“Poison’s Kiss” by Breeana Shields
Random House Books for Young Readers, 304 pages, $17.99, Jan. 2017, Goodreads
With likeable characters, a high-stake romance, and a story steeped in Indian mythology Breeana Shields has created an adventure, which is sure to capture audiences whether they be young or older adults.
What made me first want to pick this story up was Shields’ use of Indian mythology to set the stage for her visha kanya main character, Marinda. As a visha kanya, Marinda can kiss anyone and within a few hours they’re dead. She’s the perfect assassin. The space between the kiss and the kill is enough to allow her deniable plausibility and there is no evidence, so she can’t be suspected.

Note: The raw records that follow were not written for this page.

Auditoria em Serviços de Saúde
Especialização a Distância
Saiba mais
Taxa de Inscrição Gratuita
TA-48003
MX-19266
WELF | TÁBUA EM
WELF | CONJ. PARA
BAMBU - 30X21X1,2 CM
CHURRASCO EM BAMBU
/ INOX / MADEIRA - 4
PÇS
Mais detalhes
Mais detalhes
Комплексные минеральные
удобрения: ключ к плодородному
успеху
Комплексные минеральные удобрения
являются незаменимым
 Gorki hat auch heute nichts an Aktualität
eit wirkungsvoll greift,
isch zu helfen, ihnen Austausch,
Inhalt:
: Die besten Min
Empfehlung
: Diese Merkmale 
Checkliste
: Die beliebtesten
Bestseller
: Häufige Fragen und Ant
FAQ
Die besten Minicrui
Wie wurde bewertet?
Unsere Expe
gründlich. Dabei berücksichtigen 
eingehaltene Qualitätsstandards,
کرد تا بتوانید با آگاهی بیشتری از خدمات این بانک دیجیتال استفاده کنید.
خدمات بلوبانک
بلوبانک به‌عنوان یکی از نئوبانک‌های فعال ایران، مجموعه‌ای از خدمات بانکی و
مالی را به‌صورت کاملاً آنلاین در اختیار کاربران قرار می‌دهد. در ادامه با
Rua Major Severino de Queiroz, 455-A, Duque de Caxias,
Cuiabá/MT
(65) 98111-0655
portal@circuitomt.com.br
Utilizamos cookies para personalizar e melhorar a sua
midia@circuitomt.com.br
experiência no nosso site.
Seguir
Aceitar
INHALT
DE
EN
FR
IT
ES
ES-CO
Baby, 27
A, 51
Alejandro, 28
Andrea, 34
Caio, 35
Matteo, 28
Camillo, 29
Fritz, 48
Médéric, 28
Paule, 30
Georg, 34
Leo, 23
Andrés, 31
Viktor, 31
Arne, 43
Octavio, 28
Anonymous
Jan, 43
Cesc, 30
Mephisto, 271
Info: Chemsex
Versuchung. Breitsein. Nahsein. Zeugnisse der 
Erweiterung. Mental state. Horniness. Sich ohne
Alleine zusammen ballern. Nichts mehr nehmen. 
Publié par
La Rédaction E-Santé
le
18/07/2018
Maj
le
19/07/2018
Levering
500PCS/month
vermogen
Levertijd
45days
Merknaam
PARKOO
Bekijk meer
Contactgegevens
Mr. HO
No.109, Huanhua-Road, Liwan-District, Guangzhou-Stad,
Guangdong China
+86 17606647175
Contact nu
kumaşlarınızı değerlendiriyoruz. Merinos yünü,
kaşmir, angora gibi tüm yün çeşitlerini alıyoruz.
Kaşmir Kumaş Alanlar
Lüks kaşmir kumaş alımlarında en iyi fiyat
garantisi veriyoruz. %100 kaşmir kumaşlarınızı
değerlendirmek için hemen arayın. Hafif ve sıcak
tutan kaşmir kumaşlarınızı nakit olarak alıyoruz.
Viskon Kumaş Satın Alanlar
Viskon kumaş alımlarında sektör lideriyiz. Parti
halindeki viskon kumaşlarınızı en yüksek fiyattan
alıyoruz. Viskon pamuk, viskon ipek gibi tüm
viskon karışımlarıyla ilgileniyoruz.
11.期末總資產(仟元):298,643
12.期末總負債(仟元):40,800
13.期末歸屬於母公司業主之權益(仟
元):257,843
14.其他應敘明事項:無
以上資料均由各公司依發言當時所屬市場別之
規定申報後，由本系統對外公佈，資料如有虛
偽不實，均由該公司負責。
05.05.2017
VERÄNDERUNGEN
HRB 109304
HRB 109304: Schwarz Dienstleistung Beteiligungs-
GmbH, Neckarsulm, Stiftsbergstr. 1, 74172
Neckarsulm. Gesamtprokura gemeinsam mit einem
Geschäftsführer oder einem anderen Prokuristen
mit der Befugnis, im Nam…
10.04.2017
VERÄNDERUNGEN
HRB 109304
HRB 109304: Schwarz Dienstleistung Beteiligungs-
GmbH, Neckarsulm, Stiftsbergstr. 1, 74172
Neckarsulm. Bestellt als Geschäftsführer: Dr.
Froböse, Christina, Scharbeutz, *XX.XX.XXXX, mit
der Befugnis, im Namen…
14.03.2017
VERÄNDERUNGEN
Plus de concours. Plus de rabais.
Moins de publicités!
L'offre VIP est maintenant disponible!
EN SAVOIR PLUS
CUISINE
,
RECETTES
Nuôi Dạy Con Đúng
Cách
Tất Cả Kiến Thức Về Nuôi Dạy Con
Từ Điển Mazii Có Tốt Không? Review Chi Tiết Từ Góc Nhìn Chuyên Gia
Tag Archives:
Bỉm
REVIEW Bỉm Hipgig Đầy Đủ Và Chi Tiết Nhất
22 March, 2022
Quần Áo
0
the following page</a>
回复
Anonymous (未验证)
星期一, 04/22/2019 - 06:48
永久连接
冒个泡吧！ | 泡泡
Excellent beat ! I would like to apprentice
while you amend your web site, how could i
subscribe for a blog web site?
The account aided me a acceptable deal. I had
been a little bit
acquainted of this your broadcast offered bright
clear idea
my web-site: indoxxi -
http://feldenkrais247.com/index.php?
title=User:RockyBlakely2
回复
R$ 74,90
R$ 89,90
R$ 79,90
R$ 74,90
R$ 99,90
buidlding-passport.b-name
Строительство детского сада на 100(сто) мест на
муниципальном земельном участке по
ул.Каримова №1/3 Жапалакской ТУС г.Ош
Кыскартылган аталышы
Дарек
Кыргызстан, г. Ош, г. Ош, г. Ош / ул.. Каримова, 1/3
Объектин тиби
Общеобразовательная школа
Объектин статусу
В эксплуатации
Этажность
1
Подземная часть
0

Marinda hates that she’s been a killer since she was young. She’s always told herself that the men that she killed in the name of the Raja deserved to die. That is until she is ordered to kill a boy she knows, and who is a good, kind, gentle person. Her whole world is turned upside down as she starts to question all that she has done, but she gains her footing as she takes control of all that she decides she will do.
What I liked about this book was not only the Indian mythology, which started to pique my interest when I first read “An Ember in the Ashes” by Sabaa Tahir, but I like Shields ability to set the stakes high for Marinda and those people around her. In order to care, though; for a character that has much to lose you have to make them likeable and I found every character to be likeable, or when applicable, unlikable.
Shields’ prose is also fine tuned, which doesn’t waste the readers’ times with details that aren’t important. Another thing done well in this book is the mystery behind the organization that Marinda kills for. So, not only is their love, but there is mystery and intrigue as well.
The love story is all at once sweet, innocent and deadly and I found the two lovers really easy to root for. In fact, all the relationships in this book, whether they be positive or negative, are extremely well written and are very diverse. There’s not just romantic love, but familial love, along with familial betrayal and distrust. The complexity of the characters sits nicely with the complications of the characters’ interactions.
Honestly, the only thing I didn’t like about this book was that it ended, but even that was done well. Shields has ended “Poison’s Kiss” ripe and ready for the sequel, which I personally cannot wait for.